In telecommunications, a speech signal is subject to a chain of processing units before it reaches the ear of the listener. In this transmission process typical elements impacting the signal are e.g.
- microphone and loudspeaker characteristics
- speech enhancement / noise reduction algorithms
- speech codecs
- transmission network (including the physical channel).
Due to this process, the received signal is not identical to the one originally transmitted. While some of the changes might not actually be audible, others will cause a significant deterioration of speech quality.
Whether a speech sample is of excellent or poor quality, is subjective to the listener and his/her internal reference by which the sample is judged. In order to assess quality, listening experiments may be performed where test subjects are asked to rate the quality of a speech sample on a scale from 1 (bad) to 5 (excellent). The mean value of these ratings then forms the so-called Mean Opinion Score (MOS), which is used as the general numerical indicator for speech quality.
Conducting listening experiments is, however, rather impractical if cost and time-efficiency are important. Therefore, algorithms (ITU-T P.862/863) have been developed in the past which are able to estimate the outcome of listening experiments. The score used for quality indication is then not one given by test subjects (subjective MOS) but the one calculated by the estimator (objective MOS), since a high correlation of these scores is assumed.
While the MOS can already be reliably estimated in most cases, these estimators do not deliver enough information about the causes of sub-optimal quality. One approach being investigated is the interpretation of quality as a point in a vector space, where the dimensions score specific degradation characteristics. The set of dimensions currently investigated consists of Noisiness, Coloration, Dicontinuity and Loudness.
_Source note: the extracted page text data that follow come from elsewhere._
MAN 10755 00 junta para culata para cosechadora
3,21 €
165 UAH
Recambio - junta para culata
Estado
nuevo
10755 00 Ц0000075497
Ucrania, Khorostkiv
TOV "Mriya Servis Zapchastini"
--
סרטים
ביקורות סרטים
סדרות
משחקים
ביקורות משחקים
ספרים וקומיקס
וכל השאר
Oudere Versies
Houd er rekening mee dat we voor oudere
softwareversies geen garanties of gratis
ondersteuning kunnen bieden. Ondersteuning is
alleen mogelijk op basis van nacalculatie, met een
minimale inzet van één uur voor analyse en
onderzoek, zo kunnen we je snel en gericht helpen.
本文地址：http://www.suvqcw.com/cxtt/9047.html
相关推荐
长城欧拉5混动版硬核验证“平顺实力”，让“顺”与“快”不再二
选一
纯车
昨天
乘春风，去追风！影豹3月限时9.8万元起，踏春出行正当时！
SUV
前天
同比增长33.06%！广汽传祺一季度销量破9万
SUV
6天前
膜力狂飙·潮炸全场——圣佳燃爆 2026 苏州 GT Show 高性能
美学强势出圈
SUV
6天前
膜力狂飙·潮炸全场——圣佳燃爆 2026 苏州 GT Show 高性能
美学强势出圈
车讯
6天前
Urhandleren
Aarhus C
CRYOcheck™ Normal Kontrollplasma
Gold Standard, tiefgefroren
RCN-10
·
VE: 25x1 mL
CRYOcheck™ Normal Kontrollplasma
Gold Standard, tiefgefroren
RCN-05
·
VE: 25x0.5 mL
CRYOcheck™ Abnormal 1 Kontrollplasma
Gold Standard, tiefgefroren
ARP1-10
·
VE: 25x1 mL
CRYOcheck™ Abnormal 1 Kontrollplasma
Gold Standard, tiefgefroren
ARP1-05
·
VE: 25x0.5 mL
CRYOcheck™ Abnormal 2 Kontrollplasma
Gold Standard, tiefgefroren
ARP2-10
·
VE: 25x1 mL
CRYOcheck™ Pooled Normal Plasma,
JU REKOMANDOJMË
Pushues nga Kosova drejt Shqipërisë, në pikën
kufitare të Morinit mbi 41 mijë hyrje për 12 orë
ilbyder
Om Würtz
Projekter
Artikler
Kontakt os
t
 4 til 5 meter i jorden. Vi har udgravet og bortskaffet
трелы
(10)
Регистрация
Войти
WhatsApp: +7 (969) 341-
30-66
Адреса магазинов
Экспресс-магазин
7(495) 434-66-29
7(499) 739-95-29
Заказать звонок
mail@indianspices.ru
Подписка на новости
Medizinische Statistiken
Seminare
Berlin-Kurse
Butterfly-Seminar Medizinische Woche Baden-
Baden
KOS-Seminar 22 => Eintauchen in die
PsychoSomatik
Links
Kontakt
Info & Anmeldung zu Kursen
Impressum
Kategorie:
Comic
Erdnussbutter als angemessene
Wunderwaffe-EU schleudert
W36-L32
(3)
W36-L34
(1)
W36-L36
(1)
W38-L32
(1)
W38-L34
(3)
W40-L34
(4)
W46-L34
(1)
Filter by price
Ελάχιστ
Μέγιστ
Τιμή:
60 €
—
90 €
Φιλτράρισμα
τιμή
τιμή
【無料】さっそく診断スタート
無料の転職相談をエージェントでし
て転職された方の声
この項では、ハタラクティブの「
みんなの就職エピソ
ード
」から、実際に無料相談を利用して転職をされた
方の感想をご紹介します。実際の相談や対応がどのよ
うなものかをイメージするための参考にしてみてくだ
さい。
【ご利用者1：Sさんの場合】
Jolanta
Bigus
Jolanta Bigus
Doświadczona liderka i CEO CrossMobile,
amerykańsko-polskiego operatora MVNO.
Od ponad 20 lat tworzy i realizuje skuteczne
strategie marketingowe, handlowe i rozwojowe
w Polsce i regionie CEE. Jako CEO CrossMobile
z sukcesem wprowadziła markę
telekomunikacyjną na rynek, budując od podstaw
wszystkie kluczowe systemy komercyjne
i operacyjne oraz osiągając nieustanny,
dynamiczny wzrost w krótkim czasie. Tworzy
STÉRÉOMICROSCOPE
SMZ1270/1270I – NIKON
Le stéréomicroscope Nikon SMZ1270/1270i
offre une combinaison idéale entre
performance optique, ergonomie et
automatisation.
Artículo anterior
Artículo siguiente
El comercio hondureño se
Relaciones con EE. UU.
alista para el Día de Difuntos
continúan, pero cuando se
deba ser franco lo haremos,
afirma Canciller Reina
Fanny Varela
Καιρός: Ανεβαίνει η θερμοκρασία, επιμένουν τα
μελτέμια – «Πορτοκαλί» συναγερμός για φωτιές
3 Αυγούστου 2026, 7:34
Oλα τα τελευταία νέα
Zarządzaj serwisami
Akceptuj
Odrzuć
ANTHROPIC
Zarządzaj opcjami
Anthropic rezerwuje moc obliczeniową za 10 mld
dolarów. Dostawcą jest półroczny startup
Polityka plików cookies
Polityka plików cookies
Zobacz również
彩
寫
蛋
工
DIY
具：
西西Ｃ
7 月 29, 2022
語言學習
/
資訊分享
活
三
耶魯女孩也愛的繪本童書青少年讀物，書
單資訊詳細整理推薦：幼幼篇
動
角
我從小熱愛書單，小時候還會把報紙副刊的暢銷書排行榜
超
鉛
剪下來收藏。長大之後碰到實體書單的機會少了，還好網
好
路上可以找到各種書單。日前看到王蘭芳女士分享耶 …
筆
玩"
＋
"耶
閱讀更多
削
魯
Since the dimensions are assumed to be independent (othogonal) of each other, they can be individually scored in listening experiments, resulting in a set of dimension-based MOS values. An associated estimation algorithm would then be targeted at calculating the dimension-based MOS objectively. Such an algorithm is a current work item of the ITU-T under the title Percepual Approaches for Multi-Dimensional Analysis (P.AMD).
Another work item of the ITU-T is the Technical Cause Analysis (P.TCA). Here, the numerical scoring by MOS is abandoned for an exhaustive list of audible signal degradations. In listening experiments the listener is to choose the most prominent degradation from this list. Since the perceptual categorization of speech impairments by naive listeners is not reliable, expert listeners (speech processing background) are required for these experiments. Their annotations may then be used to develop the corresponding estimator, which could either assign each degradation category an estimate of its relative annotation frequency or a hard decision value (0 or 1) signaling if the category is a probable cause for the observed sub-optimal speech quality. This estimator is part of our research here in the DSS team.
Although above work item is titled Technical Cause Analysis, annotations and, hence, the estimations are still purely perception-based. However, for telecommunication providers it is of special interest to find the „technical truth“, meaning the unit in the processing chain responsible for the sub-optimal quality due to malfunction, iconvenient parametrization or some other internal reason. Therefore, our team decided to also focus on what we call Root Cause Analysis. Here, algorithms are to be developed which return likelihood values for each processing unit or network error type regarding their involvement in the observed quality degradation.